• [REQUIREMENT] Once the images are set aside, return every entry exactly.

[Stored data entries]
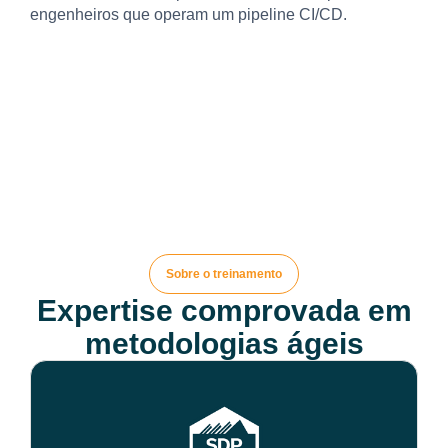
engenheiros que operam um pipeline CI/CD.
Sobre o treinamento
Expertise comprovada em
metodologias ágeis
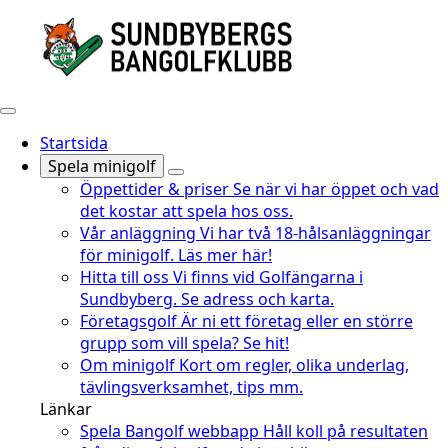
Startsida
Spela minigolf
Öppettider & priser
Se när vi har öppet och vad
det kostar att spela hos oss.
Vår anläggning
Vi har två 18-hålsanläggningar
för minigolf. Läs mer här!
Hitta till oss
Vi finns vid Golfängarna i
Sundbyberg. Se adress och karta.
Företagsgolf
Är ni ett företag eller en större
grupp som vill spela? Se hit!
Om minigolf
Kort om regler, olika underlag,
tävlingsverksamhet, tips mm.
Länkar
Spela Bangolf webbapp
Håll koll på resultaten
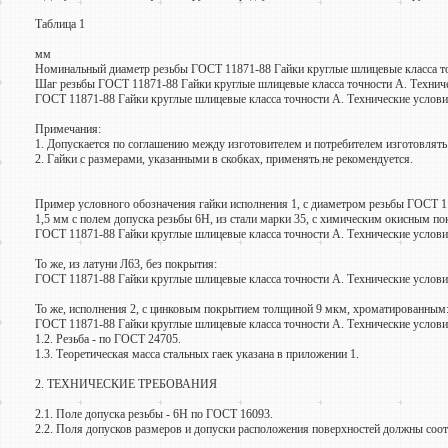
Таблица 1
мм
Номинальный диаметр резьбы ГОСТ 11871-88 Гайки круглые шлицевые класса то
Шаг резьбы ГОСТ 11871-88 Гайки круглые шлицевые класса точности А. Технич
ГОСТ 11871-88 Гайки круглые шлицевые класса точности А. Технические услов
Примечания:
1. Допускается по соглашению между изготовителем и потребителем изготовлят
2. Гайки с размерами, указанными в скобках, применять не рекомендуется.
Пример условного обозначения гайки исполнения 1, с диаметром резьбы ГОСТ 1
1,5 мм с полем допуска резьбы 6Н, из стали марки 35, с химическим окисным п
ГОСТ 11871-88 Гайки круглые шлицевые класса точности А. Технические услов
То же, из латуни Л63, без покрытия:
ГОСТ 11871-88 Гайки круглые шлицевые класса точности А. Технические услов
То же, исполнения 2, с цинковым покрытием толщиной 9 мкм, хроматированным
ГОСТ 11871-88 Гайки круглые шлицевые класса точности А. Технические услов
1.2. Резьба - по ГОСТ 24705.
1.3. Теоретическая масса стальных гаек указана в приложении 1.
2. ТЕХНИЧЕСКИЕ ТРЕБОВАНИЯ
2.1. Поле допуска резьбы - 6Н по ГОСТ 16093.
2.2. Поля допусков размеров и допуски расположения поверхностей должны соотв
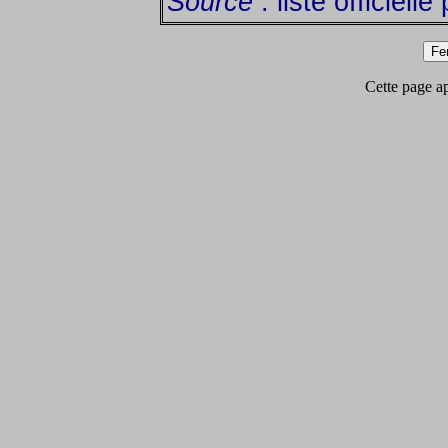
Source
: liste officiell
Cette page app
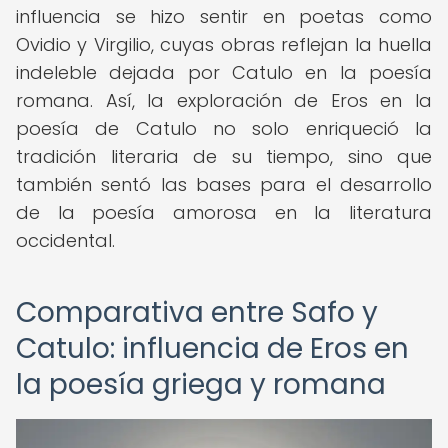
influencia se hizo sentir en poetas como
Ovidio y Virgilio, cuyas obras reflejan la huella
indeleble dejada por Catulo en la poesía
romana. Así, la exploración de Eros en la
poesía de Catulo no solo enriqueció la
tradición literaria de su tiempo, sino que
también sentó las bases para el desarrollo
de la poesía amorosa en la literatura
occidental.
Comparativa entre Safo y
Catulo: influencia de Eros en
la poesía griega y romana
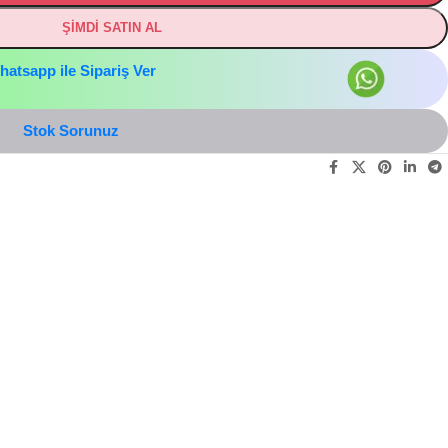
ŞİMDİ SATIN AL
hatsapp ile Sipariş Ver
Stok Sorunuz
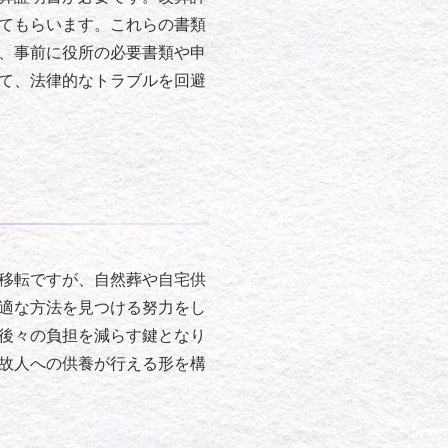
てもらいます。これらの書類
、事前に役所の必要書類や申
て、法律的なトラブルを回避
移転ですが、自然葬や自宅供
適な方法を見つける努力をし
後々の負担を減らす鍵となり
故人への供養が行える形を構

• [TASK OUTPUT]
engenheiros que operam um pipeline CI/CD.
Sobre o treinamento
Expertise comprovada em
metodologias ágeis
Startsida
Spela minigolf
Öppettider & priser
Se när vi har öppet och vad
det kostar att spela hos oss.
Vår anläggning
Vi har två 18-hålsanläggningar
för minigolf. Läs mer här!
Hitta till oss
Vi finns vid Golfängarna i
Sundbyberg. Se adress och karta.
Företagsgolf
Är ni ett företag eller en större
grupp som vill spela? Se hit!
Om minigolf
Kort om regler, olika underlag,
tävlingsverksamhet, tips mm.
Länkar
Spela Bangolf webbapp
Håll koll på resultaten
Таблица 1
мм
Номинальный диаметр резьбы ГОСТ 11871-88 Гайки круглые шлицевые класса то
Шаг резьбы ГОСТ 11871-88 Гайки круглые шлицевые класса точности А. Технич
ГОСТ 11871-88 Гайки круглые шлицевые класса точности А. Технические услов
Примечания:
1. Допускается по соглашению между изготовителем и потребителем изготовлят
2. Гайки с размерами, указанными в скобках, применять не рекомендуется.
Пример условного обозначения гайки исполнения 1, с диаметром резьбы ГОСТ 1
1,5 мм с полем допуска резьбы 6Н, из стали марки 35, с химическим окисным п
ГОСТ 11871-88 Гайки круглые шлицевые класса точности А. Технические услов
То же, из латуни Л63, без покрытия:
ГОСТ 11871-88 Гайки круглые шлицевые класса точности А. Технические услов
То же, исполнения 2, с цинковым покрытием толщиной 9 мкм, хроматированным
ГОСТ 11871-88 Гайки круглые шлицевые класса точности А. Технические услов
1.2. Резьба - по ГОСТ 24705.
1.3. Теоретическая масса стальных гаек указана в приложении 1.
2. ТЕХНИЧЕСКИЕ ТРЕБОВАНИЯ
2.1. Поле допуска резьбы - 6Н по ГОСТ 16093.
2.2. Поля допусков размеров и допуски расположения поверхностей должны соотв
Source
: liste officiell
Cette page app
influencia se hizo sentir en poetas como
Ovidio y Virgilio, cuyas obras reflejan la huella
indeleble dejada por Catulo en la poesía
romana. Así, la exploración de Eros en la
poesía de Catulo no solo enriqueció la
tradición literaria de su tiempo, sino que
también sentó las bases para el desarrollo
de la poesía amorosa en la literatura
occidental.
Comparativa entre Safo y
Catulo: influencia de Eros en
la poesía griega y romana
ŞİMDİ SATIN AL
hatsapp ile Sipariş Ver
Stok Sorunuz
てもらいます。これらの書類
、事前に役所の必要書類や申
て、法律的なトラブルを回避
移転ですが、自然葬や自宅供
適な方法を見つける努力をし
後々の負担を減らす鍵となり
故人への供養が行える形を構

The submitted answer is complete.